Okay that's story for another, lol, so in my search for a job, I started hanging out at my previous school, I just always found myself going back there, I wasn't offered employment or anything like that, I just used to find myself there whenever my search became too tiring.
And that's how my previous teachers started giving me their job, some I would help go to their class, write on the board for their student, some I had to help them mark piles of homework and classwork on the table.
It continued like this for a while, until my small heart started falling for a particular new teacher, he was a tall, dark handsome man, typical Yoruba demon , if I may add. We started talking, I found myself still going back to the school, my search for my own job stopped , and there I was falling for olamilekan.
One day, he called over to where he was sitting at the teachers room, we were the only ones there, the way my heart started singing and dancing, if that was a physical thing then you would have laughed about this experience.
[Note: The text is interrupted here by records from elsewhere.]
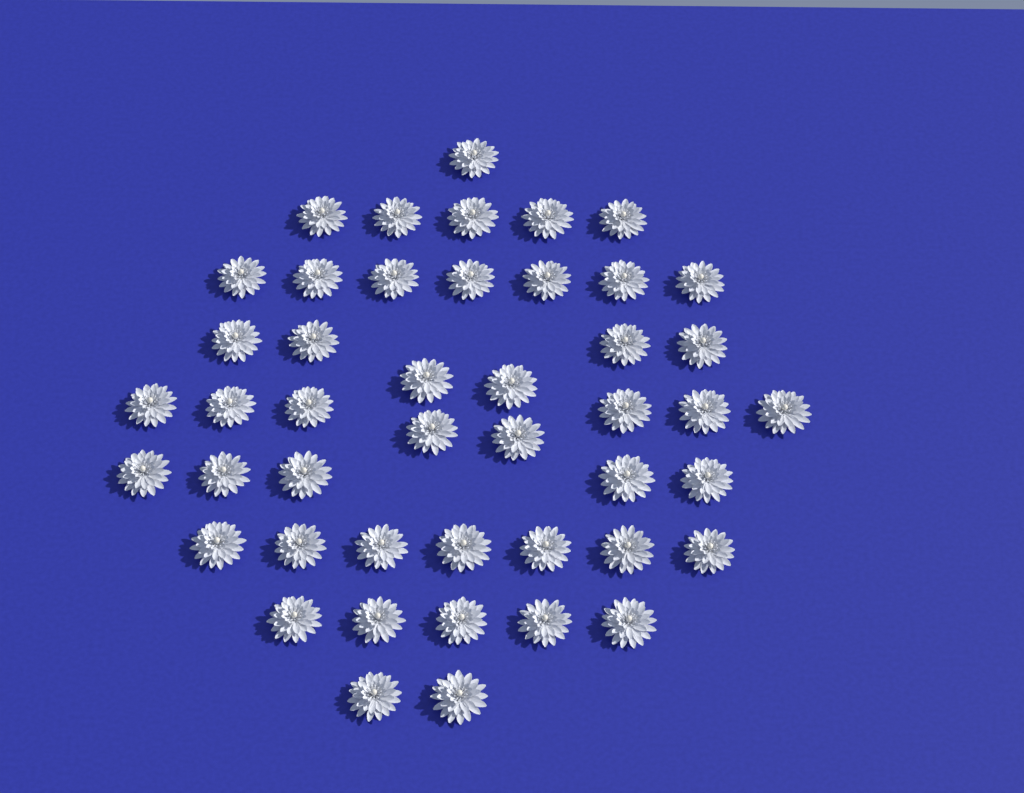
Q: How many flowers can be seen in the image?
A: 46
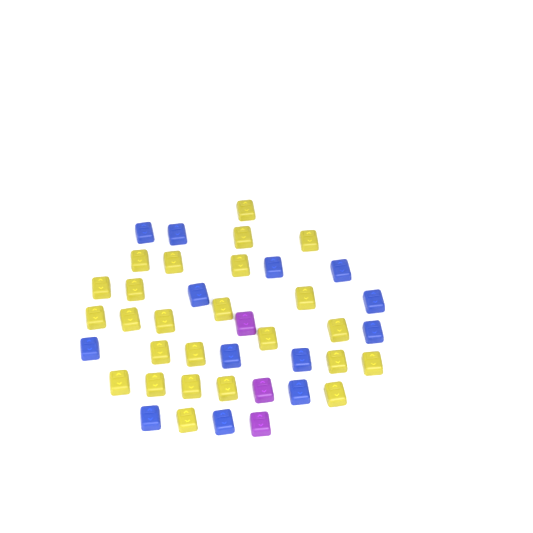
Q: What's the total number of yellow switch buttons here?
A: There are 25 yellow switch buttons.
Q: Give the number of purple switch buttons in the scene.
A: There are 3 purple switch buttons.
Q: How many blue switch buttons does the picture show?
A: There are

So olamilekan talked and talked, days passed, weeks passed.
Finally he dropped the question, "will you be my girlfriend?" Seriously I was all over the moon, of course I said yes. Foolish me said yes.
And that was the beginning not what I called a one sided love story, I didn't notice his intention at first, all because I was blinded by love. At every given time we got alone , he was leaning in for a kiss, he was always wanting to touch, I sometimes felt embarrassed just incase someone barge in on us.
I had told my friend about olamilekan, and she told me he was just playing me, that he wasnt serious with me, I didn't want to believe her, I told her things he did for me, and how he always said he loved me, she laughed and said that's enough reason for me to know he was playing me, that if he loved me he wouldn't put me a suitation where I felt embarrassed.
So I started paying attention to his movements, and I still didn't see or notice anything wrong.
Then something happened one day, I was heading to the teacher's room when I overheard my so called boyfriend and another teacher talking. "Lekan, leave this girl, she took small, she no deserve wetin you wan do her so o" this was the other teacher talking. "She na fine girl na, he no bad if I wan chop her, fine girl for fine man" Olamilekan replied him.
I just stood there at the door, I couldn't move, I was just there, I felt my chest tighten and that's was when my friend's words replayed in my head again and again.
I didn't even stay still closing time, I took my bag from the class I was teaching in before, and I took my leave. I never called olamilekan or picked his call since then, and that was how it ended.
And I was glad it did, I would have fallen prey to a so called love, to a predator, but thankfully God helped me and saved my fragile heart.lol.